Tuesday, September 20, 2005

Existential Mommy

First, let me say that I LOVE being a mom. I am ALL about being a mom.

Now, I need to admit something: Every evening, at dinner time, I get this feeling of dread regarding what is to come. Dinner, homework, washing-up and bedtime. It sounds so simple! It sounds so easy!! But NO!!!!!!!!!!!!!!!!!!!!!!!!!

Dinner consists of me trying to get my kids to eat SOMETHING other than pizza, mac and cheese and hamburgers. I broiled these wonderful baby lamb chops the other night (please no comments from the vegetarians/vegans out there....), but my kids wouldn't even touch them. It's like that nearly every night, unless I cook up one of the aforementioned favorites. And vegetables? Uhuh. Adam will occasionally eat some cauliflower, and Brian likes salad. But for the most part, dinner is a highly unbalanced meal. And that doesn't give me the good mom vibes, you know?
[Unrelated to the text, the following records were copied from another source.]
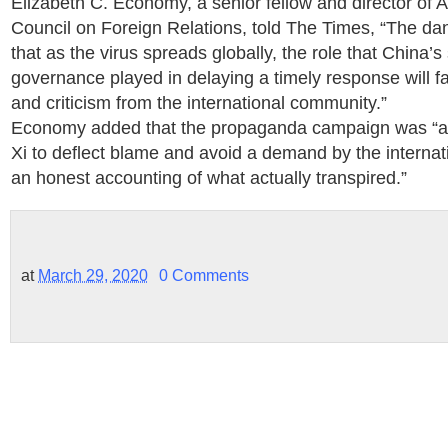
Elizabeth C. Economy, a senior fellow and director of A
Council on Foreign Relations, told The Times, “The dang
that as the virus spreads globally, the role that China’s
governance played in delaying a timely response will f
and criticism from the international community.”
Economy added that the propaganda campaign was “a la
Xi to deflect blame and avoid a demand by the interna
an honest accounting of what actually transpired.”
at
March 29, 2020
0 Comments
But the worst is yet to come...homework. Adam is in first grade, and Brian is in third. If you don't have kids, I doubt that you will believe me when I tell you that they each have close to an hour of homework every night. Most of the teachers at their school give out a packet of homework assignments on Monday, and the kids can pace themselves over the course of the week. Every night, they are expected to read for 20 minutes to a half hour, depending on the grade. And then there is the written work on top of that. Math worksheets, social studies, puzzles (anagrams, crossword puzzles, card games...sounds like fun? Not so much...).
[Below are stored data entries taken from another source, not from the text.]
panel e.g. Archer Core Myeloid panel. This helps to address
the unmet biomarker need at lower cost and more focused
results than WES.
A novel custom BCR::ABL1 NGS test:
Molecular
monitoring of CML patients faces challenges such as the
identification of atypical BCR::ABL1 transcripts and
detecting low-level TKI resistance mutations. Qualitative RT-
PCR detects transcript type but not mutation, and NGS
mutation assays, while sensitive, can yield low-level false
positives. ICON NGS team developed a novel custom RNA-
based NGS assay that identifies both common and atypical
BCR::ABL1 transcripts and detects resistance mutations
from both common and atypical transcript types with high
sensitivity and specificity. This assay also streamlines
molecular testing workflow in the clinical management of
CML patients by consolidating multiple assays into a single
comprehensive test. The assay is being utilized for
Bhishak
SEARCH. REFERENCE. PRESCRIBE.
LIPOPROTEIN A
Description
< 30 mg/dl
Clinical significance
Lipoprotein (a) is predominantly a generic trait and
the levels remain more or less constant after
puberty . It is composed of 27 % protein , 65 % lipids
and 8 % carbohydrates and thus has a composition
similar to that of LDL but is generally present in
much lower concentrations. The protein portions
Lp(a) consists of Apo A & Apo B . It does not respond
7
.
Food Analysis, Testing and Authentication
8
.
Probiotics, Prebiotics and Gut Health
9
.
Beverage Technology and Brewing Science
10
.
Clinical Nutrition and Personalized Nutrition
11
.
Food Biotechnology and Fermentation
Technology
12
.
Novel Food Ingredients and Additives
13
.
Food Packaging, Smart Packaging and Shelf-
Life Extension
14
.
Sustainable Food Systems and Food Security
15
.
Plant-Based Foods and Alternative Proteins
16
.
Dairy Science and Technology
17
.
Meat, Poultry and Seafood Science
Here's a tidbit from Adam's homework packet: One of Adam's assignments this week was to compile a list of AT LEAST eight words that have the sound "eeeee" in them. They can be spelled "ee" like "tree" or "ea" like "steam". First grade! I wasn't taught to READ until first grade! But this is the way things are now.

Not that I don't totally appreciate the incredible education my kids are getting. But every night, as I look at what is on the homework sheet for that day, as I open up their backpacks to see if anything additional came home or if there are any "book publishing parties" or "presentations" coming up this week that I have to add to my own calendar, I do feel this heart-quickening feeling of dread.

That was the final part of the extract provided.